- [Your objective]: Render each line of the records from the start through the line containing "and smooth wheels" as one string in a JSON list, and omit any blank lines.

- [Dataset records]:
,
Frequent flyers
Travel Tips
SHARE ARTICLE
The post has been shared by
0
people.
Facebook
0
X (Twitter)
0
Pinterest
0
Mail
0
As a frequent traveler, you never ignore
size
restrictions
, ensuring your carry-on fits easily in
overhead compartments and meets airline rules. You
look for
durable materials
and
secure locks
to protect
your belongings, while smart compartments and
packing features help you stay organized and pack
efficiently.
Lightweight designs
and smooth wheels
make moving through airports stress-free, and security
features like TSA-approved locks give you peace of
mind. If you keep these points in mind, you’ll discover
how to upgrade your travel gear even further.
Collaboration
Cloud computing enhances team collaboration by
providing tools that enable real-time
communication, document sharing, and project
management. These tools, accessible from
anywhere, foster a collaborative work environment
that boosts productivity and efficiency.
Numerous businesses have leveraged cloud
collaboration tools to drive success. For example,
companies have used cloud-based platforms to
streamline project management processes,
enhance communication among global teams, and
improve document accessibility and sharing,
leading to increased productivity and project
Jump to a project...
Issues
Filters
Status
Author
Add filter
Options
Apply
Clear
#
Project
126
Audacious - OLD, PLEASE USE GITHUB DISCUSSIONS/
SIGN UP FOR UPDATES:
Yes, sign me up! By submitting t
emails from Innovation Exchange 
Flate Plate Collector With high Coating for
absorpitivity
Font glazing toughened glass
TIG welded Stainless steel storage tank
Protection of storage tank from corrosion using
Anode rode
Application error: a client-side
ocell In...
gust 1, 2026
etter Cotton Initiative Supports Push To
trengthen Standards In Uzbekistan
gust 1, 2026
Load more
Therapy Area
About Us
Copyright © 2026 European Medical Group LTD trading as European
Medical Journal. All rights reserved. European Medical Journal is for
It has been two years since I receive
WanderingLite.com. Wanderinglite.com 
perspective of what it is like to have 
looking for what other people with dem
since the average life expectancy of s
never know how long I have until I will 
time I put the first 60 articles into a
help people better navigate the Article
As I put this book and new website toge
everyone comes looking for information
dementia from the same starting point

- [Task response]:
[
  ",",
  "Frequent flyers",
  "Travel Tips",
  "SHARE ARTICLE",
  "The post has been shared by",
  "0",
  "people.",
  "Facebook",
  "0",
  "X (Twitter)",
  "0",
  "Pinterest",
  "0",
  "Mail",
  "0",
  "As a frequent traveler, you never ignore",
  "size",
  "restrictions",
  ", ensuring your carry-on fits easily in",
  "overhead compartments and meets airline rules. You",
  "look for",
  "durable materials",
  "and",
  "secure locks",
  "to protect",
  "your belongings, while smart compartments and",
  "packing features help you stay organized and pack",
  "efficiently.",
  "Lightweight designs",
  "and smooth wheels"
]